La question de l’indépendance nationale va tout naturellement être à l’origine du thème de l’autosuffisance alimentaire. Afin de mettre en place un tel projet, il fallait évidemment augmenter la superficie des terres cultivables et subvenir à leurs besoins en eau. Barrages et digues vont servir à détourner l’eau vers les nouvelles zones agricoles. De nombreux puits vont être forés sans autorisation, ce qui va épuiser les nappes phréatiques. Cette politique sera un échec. Non seulement l’autosuffisance alimentaire s’avère impossible à réaliser pour une population de 80 millions de personnes, mais de plus elle est à l’origine de nouvelles tensions sociales qui prennent rapidement des dimensions de contestations régionalistes mettant en cause la sécurité interne de l’Etat. Les cultivateurs de la province d’Ispahan, les habitants du Khouzistan ou du pourtour du lac Orumiye et bien d’autres régions ont l’impression que l’on «vole» leurs rivières et leurs réserves souterraines pour les diriger vers des régions où les notables du régime et les «institutions révolutionnaires» comme les pasdarans ont des intérêts particuliers. Diminuer la dépendance alimentaire de l’Iran ne peut se faire que par une diminution drastique de l’eau utilisée par l’agriculture, actuellement de l’ordre de 92% des ressources du pays, dont 70% est gaspillée, et par la limitation de la production agricole essentiellement à des denrées à faible consommation d’eau.

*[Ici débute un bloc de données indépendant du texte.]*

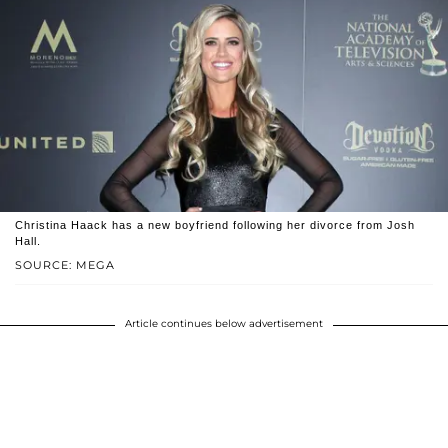
Christina Haack has a new boyfriend following her divorce from Josh
Hall.
SOURCE: MEGA
Article continues below advertisement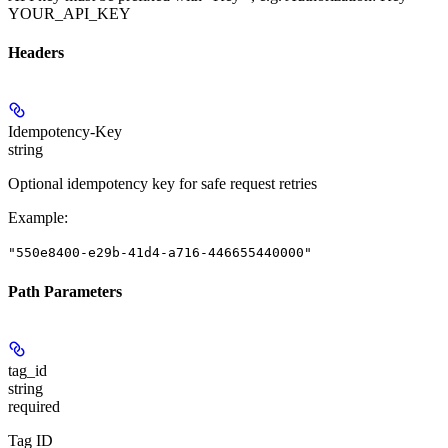
YOUR_API_KEY
Headers
Idempotency-Key
string
Optional idempotency key for safe request retries
Example
:
"550e8400-e29b-41d4-a716-446655440000"
Path Parameters
tag_id
string
required
Tag ID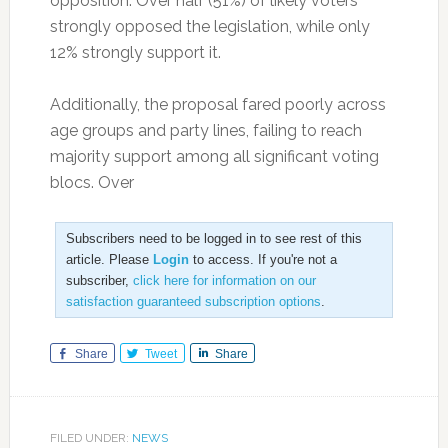
opposition. Over half (51%) of likely voters
strongly opposed the legislation, while only
12% strongly support it.
Additionally, the proposal fared poorly across
age groups and party lines, failing to reach
majority support among all significant voting
blocs. Over
Subscribers need to be logged in to see rest of this
article. Please
Login
to access. If you're not a
subscriber,
click here for information on our
satisfaction guaranteed subscription options
.
Share
Tweet
Share
FILED UNDER:
NEWS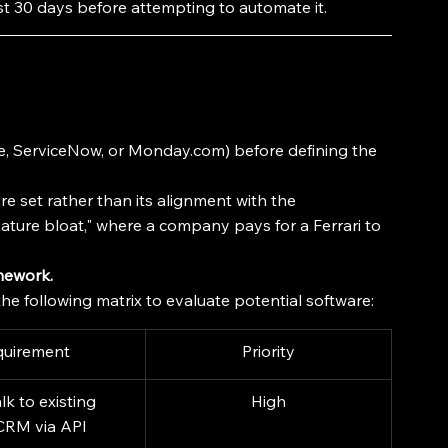
st 30 days before attempting to automate it.
rce, ServiceNow, or Monday.com) before defining the 
ure set rather than its alignment with the 
"feature bloat," where a company pays for a Ferrari to 
mework.
he following matrix to evaluate potential software:
quirement
Priority
lk to existing 
High
CRM via API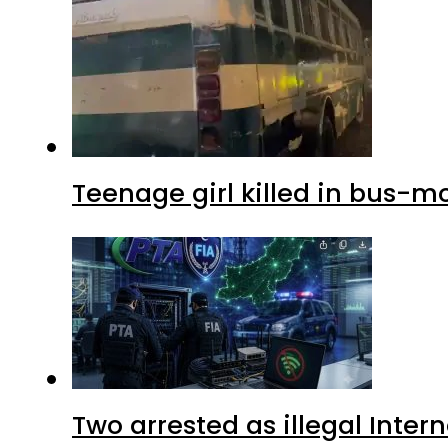
Teenage girl killed in bus-m
Two arrested as illegal Inte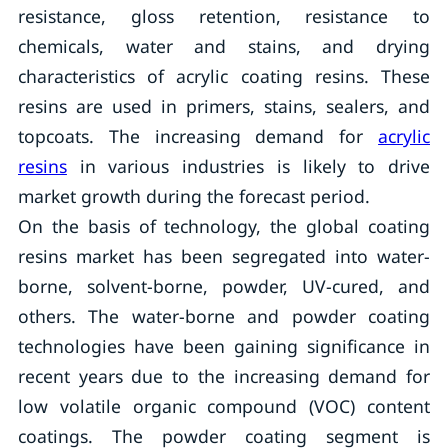
resistance, gloss retention, resistance to
chemicals, water and stains, and drying
characteristics of acrylic coating resins. These
resins are used in primers, stains, sealers, and
topcoats. The increasing demand for
acrylic
resins
in various industries is likely to drive
market growth during the forecast period.
On the basis of technology, the global coating
resins market has been segregated into water-
borne, solvent-borne, powder, UV-cured, and
others. The water-borne and powder coating
technologies have been gaining significance in
recent years due to the increasing demand for
low volatile organic compound (VOC) content
coatings. The powder coating segment is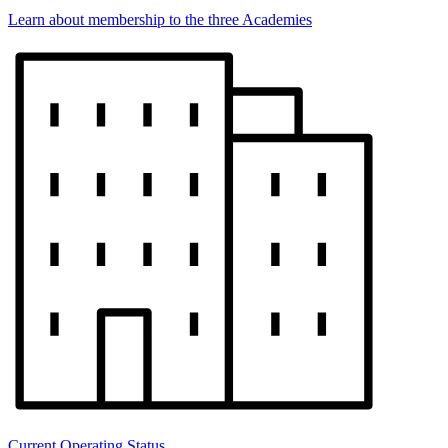
Learn about membership to the three Academies
Current Operating Status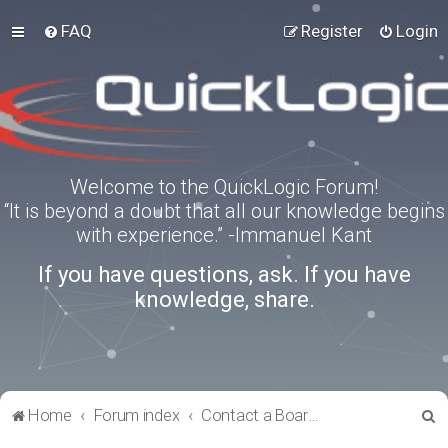
FAQ
Register
Login
Welcome to the QuickLogic Forum!
“It is beyond a doubt that all our knowledge begins
with experience.” -Immanuel Kant
If you have questions, ask. If you have
knowledge, share.
S
Home
Forum index
Contact a Board Administrator
e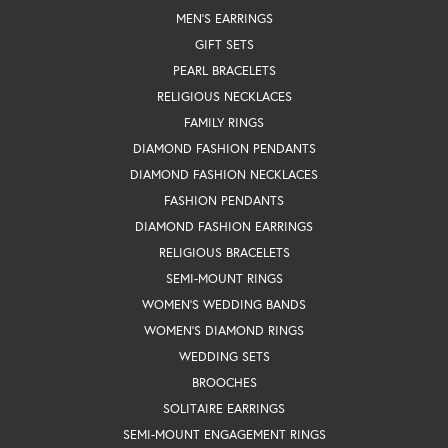
MEN'S EARRINGS
GIFT SETS
PEARL BRACELETS
RELIGIOUS NECKLACES
FAMILY RINGS
DIAMOND FASHION PENDANTS
DIAMOND FASHION NECKLACES
FASHION PENDANTS
DIAMOND FASHION EARRINGS
RELIGIOUS BRACELETS
SEMI-MOUNT RINGS
WOMEN'S WEDDING BANDS
WOMEN'S DIAMOND RINGS
WEDDING SETS
BROOCHES
SOLITAIRE EARRINGS
SEMI-MOUNT ENGAGEMENT RINGS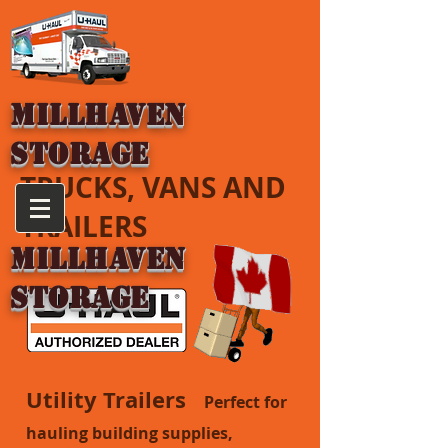
MILLHAVEN
STORAGE
TRUCKS, VANS AND
TRAILERS
MILLHAVEN
STORAGE
Utility Trailers
Perfect for
hauling building supplies,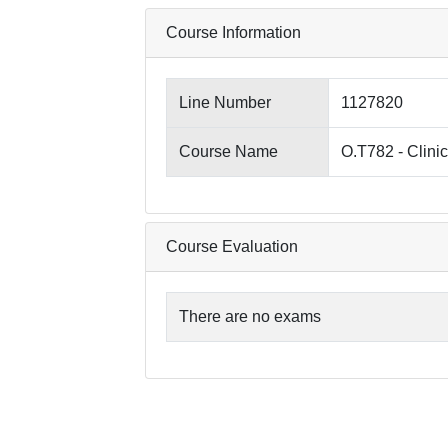
Course Information
Line Number
1127820
Course Name
O.T782 - Clini
Course Evaluation
There are no exams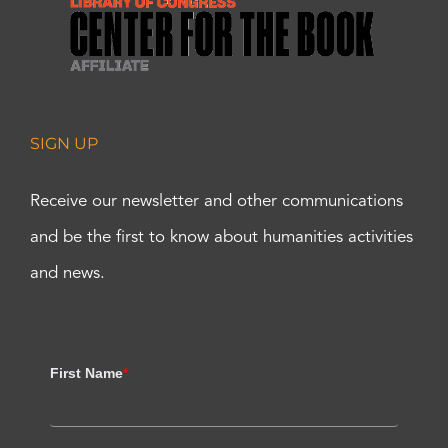
SIGN UP
Receive our newsletter and other communications
and be the first to know about humanities activities
and news.
First Name
*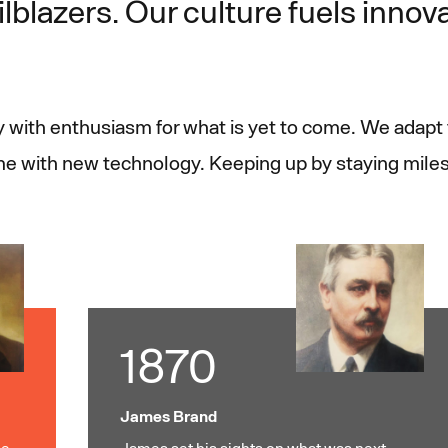
ilblazers. Our culture fuels innov
ry with enthusiasm for what is yet to come. We adap
ime with new technology. Keeping up by staying mile
1870
James Brand
e,
James set his sights on what was next,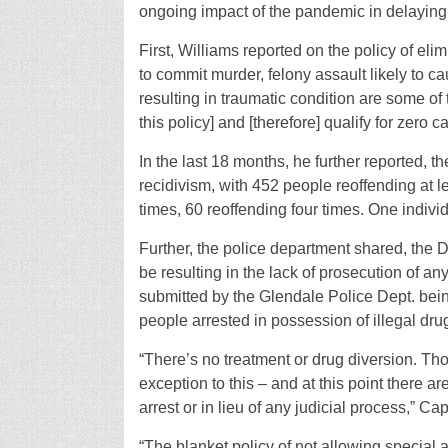
ongoing impact of the pandemic in delaying 
First, Williams reported on the policy of elim
to commit murder, felony assault likely to ca
resulting in traumatic condition are some of 
this policy] and [therefore] qualify for zero ca
In the last 18 months, he further reported, 
recidivism, with 452 people reoffending at l
times, 60 reoffending four times. One indivi
Further, the police department shared, th
be resulting in the lack of prosecution of 
submitted by the Glendale Police Dept. being 
people arrested in possession of illegal dru
“There’s no treatment or drug diversion. Th
exception to this – and at this point there a
arrest or in lieu of any judicial process,” Ca
“The blanket policy of not allowing special al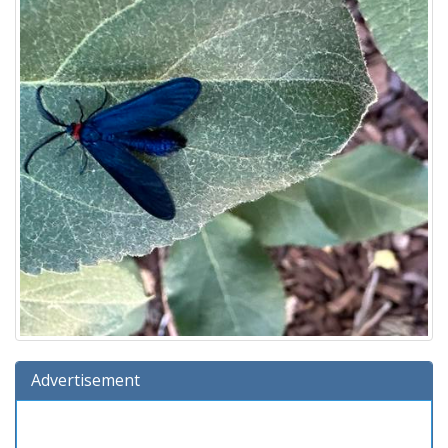
Advertisement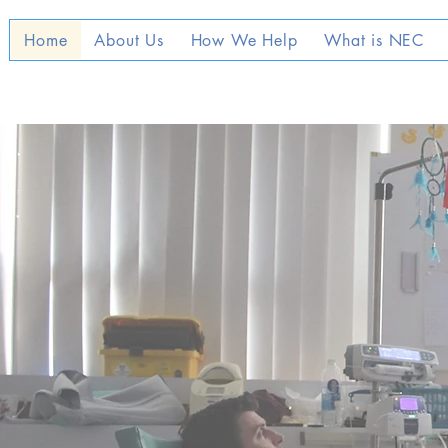
Home
About Us
How We Help
What is NEC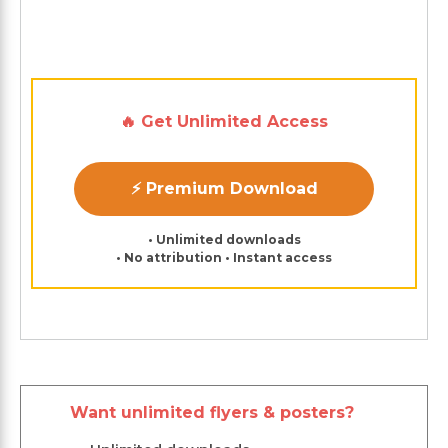
🔥 Get Unlimited Access
⚡ Premium Download
• Unlimited downloads
• No attribution • Instant access
Want unlimited flyers & posters?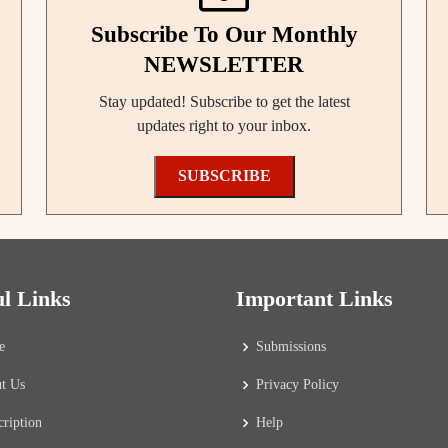
Subscribe To Our Monthly
NEWSLETTER
Stay updated! Subscribe to get the latest
updates right to your inbox.
SUBSCRIBE
ul Links
Important Links
e
Submissions
t Us
Privacy Policy
cription
Help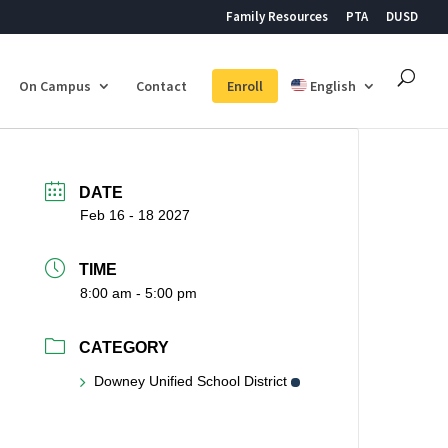
Family Resources
PTA
DUSD
On Campus
Contact
Enroll
English
DATE
Feb 16 - 18 2027
TIME
8:00 am - 5:00 pm
CATEGORY
Downey Unified School District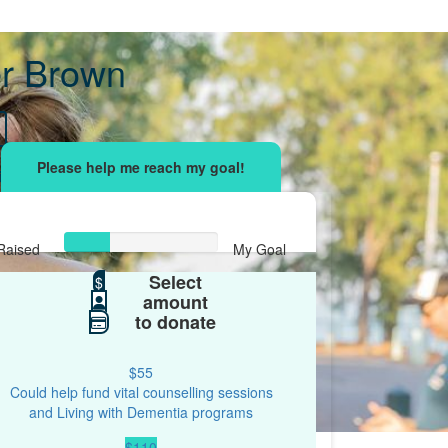
r Brown
sing effort
with your network and let's beat
r.
Raised
My Goal
Select
$148
$
$500
amount
to donate
$55
Could help fund vital counselling sessions
and Living with Dementia programs
$110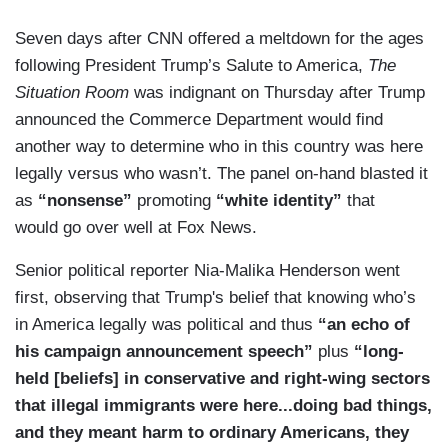
Seven days after CNN offered a meltdown for the ages
following President Trump’s Salute to America,
The
Situation Room
was indignant on Thursday after Trump
announced the Commerce Department would find
another way to determine who in this country was here
legally versus who wasn’t. The panel on-hand blasted it
as
“nonsense”
promoting
“white identity”
that
would go over well at Fox News.
Senior political reporter Nia-Malika Henderson went
first, observing that Trump's belief that knowing who’s
in America legally was political and thus
“an echo of
his campaign announcement speech”
plus
“long-
held [beliefs] in conservative and right-wing sectors
that illegal immigrants were here...doing bad things,
and they meant harm to ordinary Americans, they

Cerise sur le gâteau, conséquence de plusieurs tranches superposées de décisions politiques malencontreuses au cours de l’été 2012, au moment où la crise de l’eau devient de plus en plus alarmante, le guide suprême Ali Khamenei décide l’abandon de la politique de contrôle des naissances en vigueur depuis 1989, et opte pour une politique nataliste dont l’objectif devrait être une population de 150 millions d’habitants! Certes, pour des raisons sociales et économiques, le doute plane sur la réussite d’un tel projet, mais il est révélateur de l’inconscience de la situation réelle du pays au sein des sphères dirigeantes du régime.

«Nous n’avons pas su préserver l’héritage de 7000 ans de civilisation qui nous a été confié», dit Issa Kalantari

Plus de 500 barrages et digues ont été construits en 25 ans, sans expertise externe, sans considération environnementale.